Llama3VisionProjectionHead¶
- class torchtune.models.llama3_2_vision.Llama3VisionProjectionHead(layers: Module, output: Module, num_hidden_inputs: int = 0)[source]¶
Projection transformer to adapt the output of a pretrained frozen encoder (CLIP) to a pretrained decoder model. For example, nn.Sequential(CLIP(), Llama3VisionProjectionHead()).
- Parameters:
layers (nn.Module) – Transformer Decoder layers
output (nn.Module) – Output linear layer. Input dim is (num_hidden + 1) * encoder_dim and output is decoder_dim.
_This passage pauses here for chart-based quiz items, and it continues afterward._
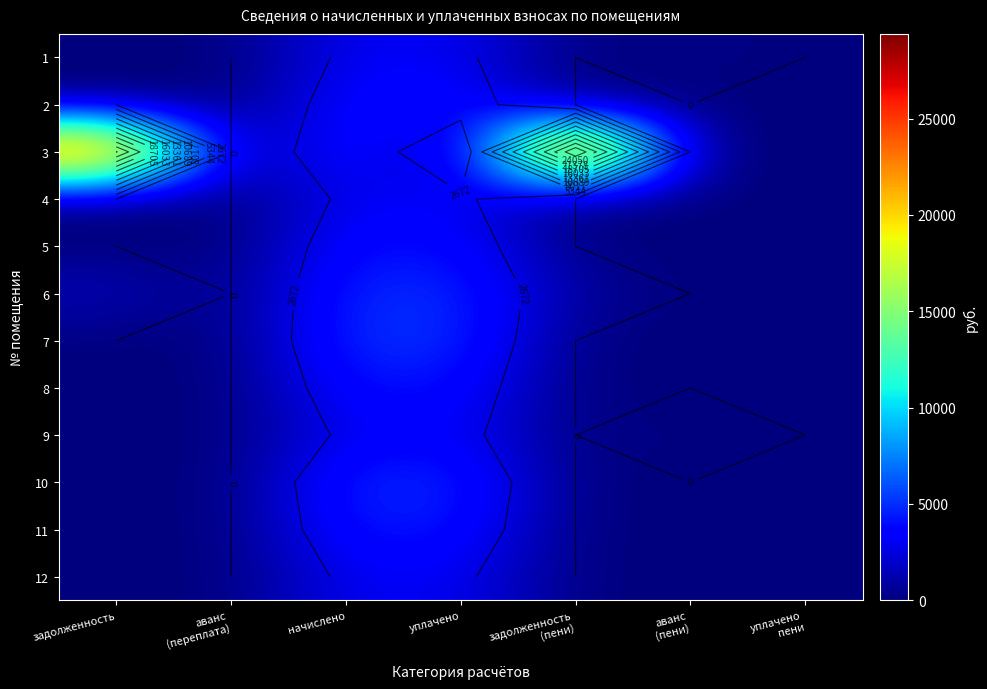

Which category has the lowest value in the 8 series?

задолженность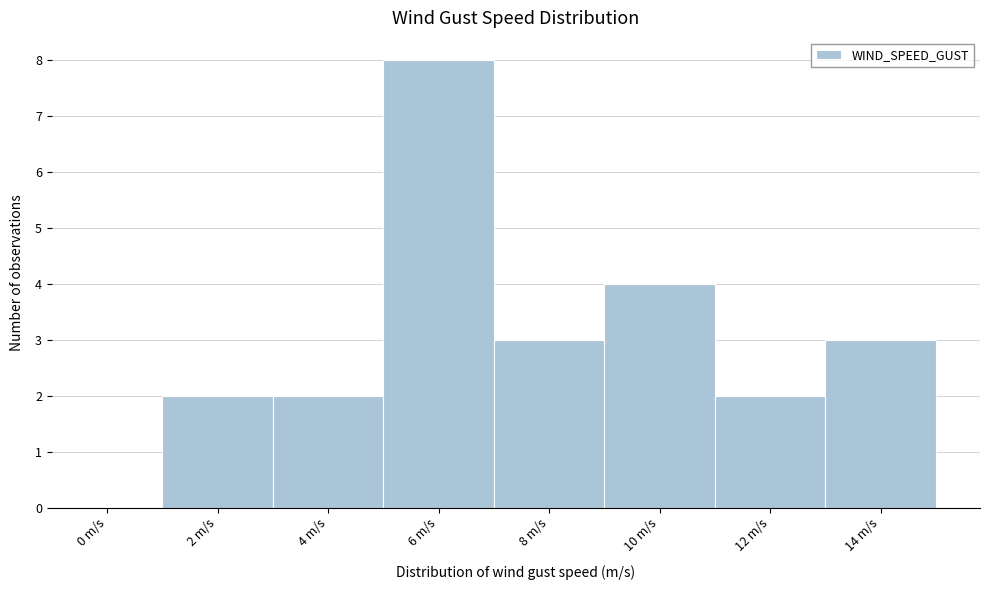

Reading left to right, what are all the values shown in this chart?

0 m/s=0	2 m/s=2	4 m/s=2	6 m/s=8	8 m/s=3	10 m/s=4	12 m/s=2	14 m/s=3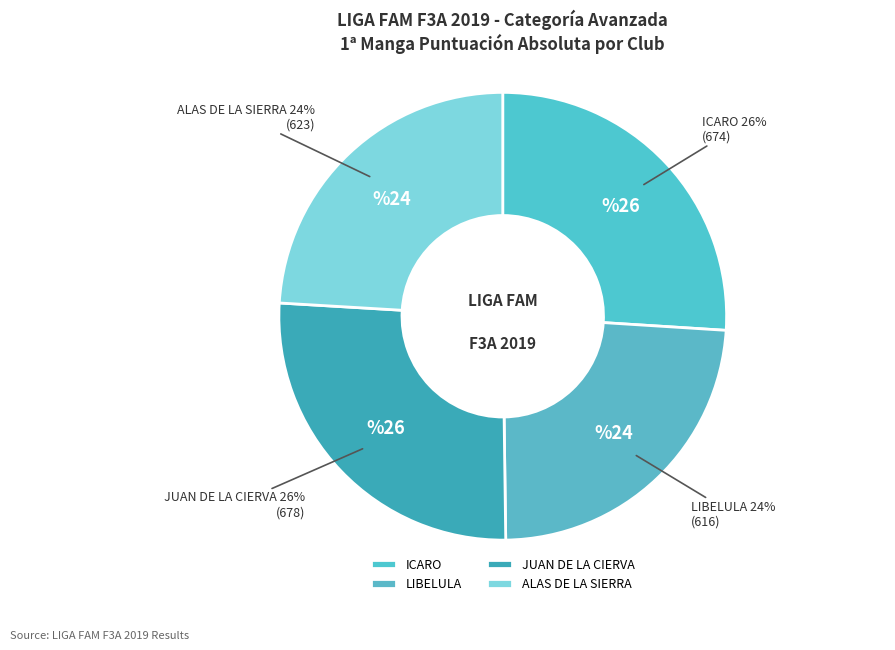

To the nearest percent, what is the difference between the ALAS DE LA SIERRA and ICARO slice percentages?

2%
num_hidden_inputs (int) – Number of expected hidden state inputs
- forward(x: Tensor, hidden_states: Optional[List[Tensor]] = None) Tensor [source]¶
- Parameters:
x (torch.Tensor) – input tensor with shape [b x i x t x e x d]
hidden_states (Optional[List[torch.Tensor]]) – list of hidden states from the encoder. Each hidden state has the same shape as x.
- Returns:
- output tensor of a sequence of embedings [b x s x d]
where sequence length is num_imgs*num_tiles+num_embeds
- Return type:
Tensor
- Notation used for tensor shapes:
b: batch size
i: number of images
t: number of tiles (where a single image is broken into multiple tiles)
e: number of embeds per tile (e.g. CLS embed + patch embeds, etc.)
s: sequence length computed by i*t*e
d: embed dim